In the new house, on a scaffold one day, a famous sculptor and his assistants were at work on a Greek frieze which represented dancing nymphs linked together by looped wreaths. Berenice and her mother happened to be passing. They stopped to look, and Cowperwood joined them. He waved his hand at the figures of the frieze, and said to Berenice, with his old, gay air, “If they had copied you they would have done better.”

“How charming of you!” she replied, with her cool, strange, blue eyes fixed on him. “They are beautiful.” In spite of her earlier prejudices she knew now that he and she had one god in common—Art; and that his mind was fixed on things beautiful as on a shrine.

He merely looked at her.

“This house can be little more than a museum to me,” he remarked, simply, when her mother was out of hearing; “but I shall build it as perfectly as I can. Perhaps others may enjoy it if I do not.”

She looked at him musingly, understandingly, and he smiled. She realized, of course, that he was trying to convey to her that he was lonely.

Chapter LI.

The Revival of Hattie Starr

Engrossed in the pleasures and entertainments which Cowperwood’s money was providing, Berenice had until recently given very little thought to her future. Cowperwood had been most liberal. “She is young,” he once said to Mrs. Carter, with an air of disinterested liberality, when they were talking about Berenice and her future. “She is an exquisite. Let her have her day. If she marries well she can pay you back, or me. But give her all she needs now.” And he signed checks with the air of a gardener who is growing a wondrous orchid.

The truth was that Mrs. Carter had become so fond of Berenice as an object of beauty, a prospective grande dame, that she would have sold her soul to see her well placed; and as the money to provide the dresses, setting, equipage had to come from somewhere, she had placed her spirit in subjection to Cowperwood and pretended not to see the compromising position in which she was placing all that was near and dear to her.

“Oh, you’re so good,” she more than once said to him a mist of gratitude commingled with joy in her eyes. “I would never have believed it of any one. But Bevy—”

“An esthete is an esthete,” Cowperwood replied. “They are rare enough. I like to see a spirit as fine as hers move untroubled. She will make her way.”

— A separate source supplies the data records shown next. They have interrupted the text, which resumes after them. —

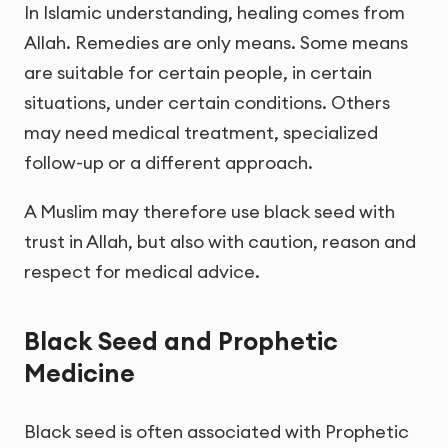
In Islamic understanding, healing comes from
Allah. Remedies are only means. Some means
are suitable for certain people, in certain
situations, under certain conditions. Others
may need medical treatment, specialized
follow-up or a different approach.
A Muslim may therefore use black seed with
trust in Allah, but also with caution, reason and
respect for medical advice.
Black Seed and Prophetic
Medicine
Black seed is often associated with Prophetic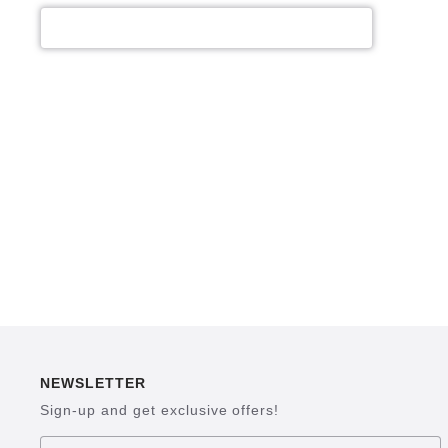
NEWSLETTER
Sign-up and get exclusive offers!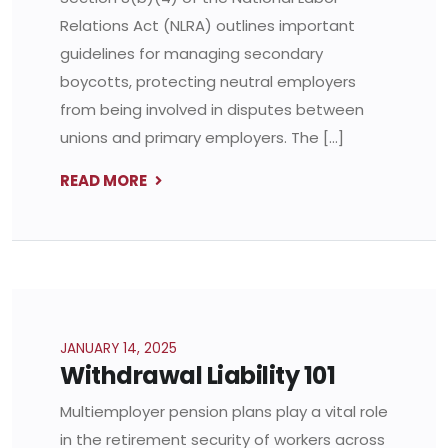
Relations Act (NLRA) outlines important
guidelines for managing secondary
boycotts, protecting neutral employers
from being involved in disputes between
unions and primary employers. The […]
READ MORE
JANUARY 14, 2025
Withdrawal Liability 101
Multiemployer pension plans play a vital role
in the retirement security of workers across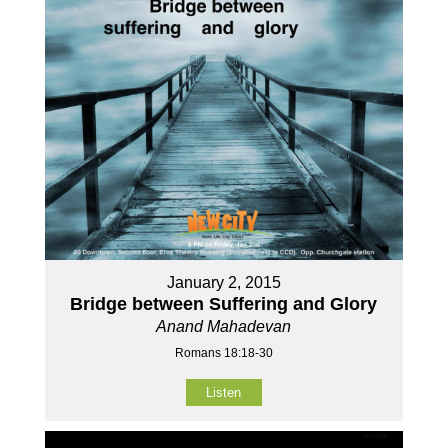
January 2, 2015
Bridge between Suffering and Glory
Anand Mahadevan
Romans 18:18-30
Listen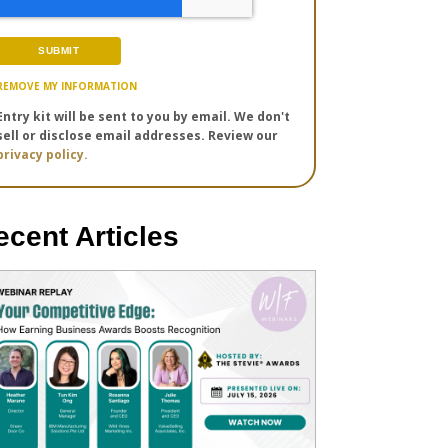
REMOVE MY INFORMATION
Entry kit will be sent to you by email. We don't
sell or disclose email addresses. Review our
privacy policy.
ecent Articles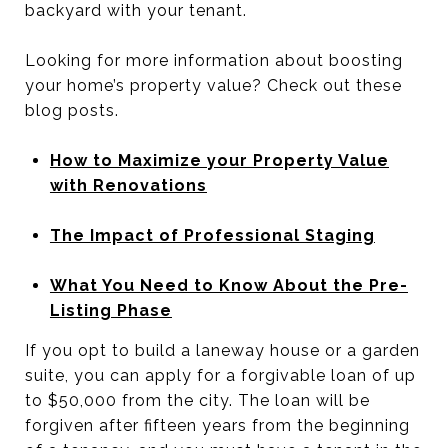
backyard with your tenant.
Looking for more information about boosting
your home’s property value? Check out these
blog posts.
How to Maximize your Property Value
with Renovations
The Impact of Professional Staging
What You Need to Know About the Pre-
Listing Phase
If you opt to build a laneway house or a garden
suite, you can apply for a forgivable loan of up
to $50,000 from the city. The loan will be
forgiven after fifteen years from the beginning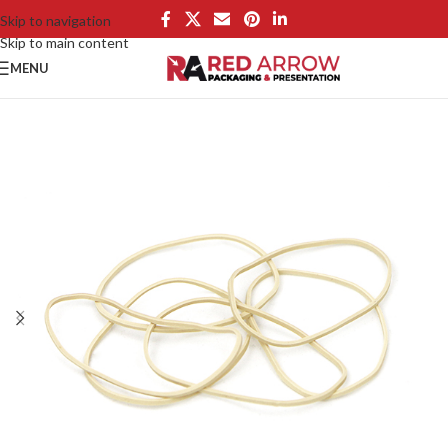
Skip to navigation
Skip to main content
MENU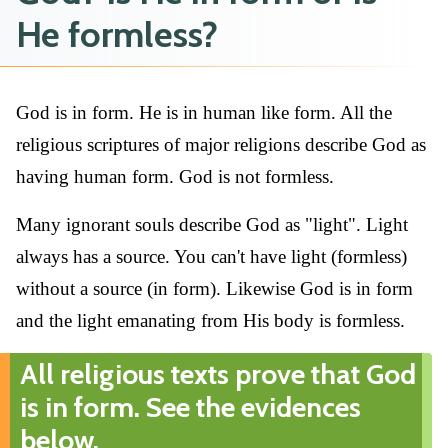
He formless?
God is in form. He is in human like form. All the
religious scriptures of major religions describe God as
having human form. God is not formless.
Many ignorant souls describe God as "light". Light
always has a source. You can't have light (formless)
without a source (in form). Likewise God is in form
and the light emanating from His body is formless.
All religious texts prove that God
is in form. See the evidences
below.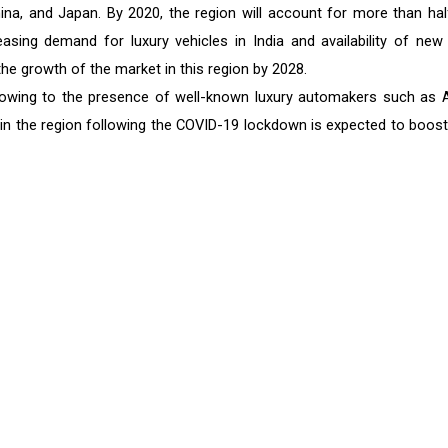
hina, and Japan. By 2020, the region will account for more than hal
reasing demand for luxury vehicles in India and availability of new
he growth of the market in this region by 2028.
 owing to the presence of well-known luxury automakers such as A
in the region following the COVID-19 lockdown is expected to boost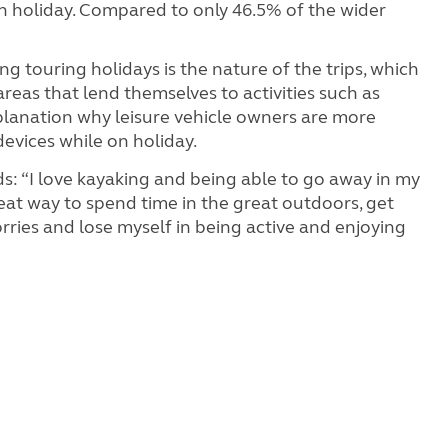
on holiday. Compared to only 46.5% of the wider
ng touring holidays is the nature of the trips, which
areas that lend themselves to activities such as
xplanation why leisure vehicle owners are more
devices while on holiday.
ds: “I love kayaking and being able to go away in my
eat way to spend time in the great outdoors, get
ries and lose myself in being active and enjoying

Seeing Lieutenant Braxmar in the foreground of Berenice’s affairs, Mrs. Carter was foolish enough to harp on the matter in a friendly, ingratiating way. Braxmar was really interesting after his fashion. He was young, tall, muscular, and handsome, a graceful dancer; but, better yet, he represented in his moods lineage, social position, a number of the things which engaged Berenice most. He was intelligent, serious, with a kind of social grace which was gay, courteous, wistful. Berenice met him first at a local dance, where a new step was being practised—“dancing in the barn,” as it was called—and so airily did he tread it with her in his handsome uniform that she was half smitten for the moment.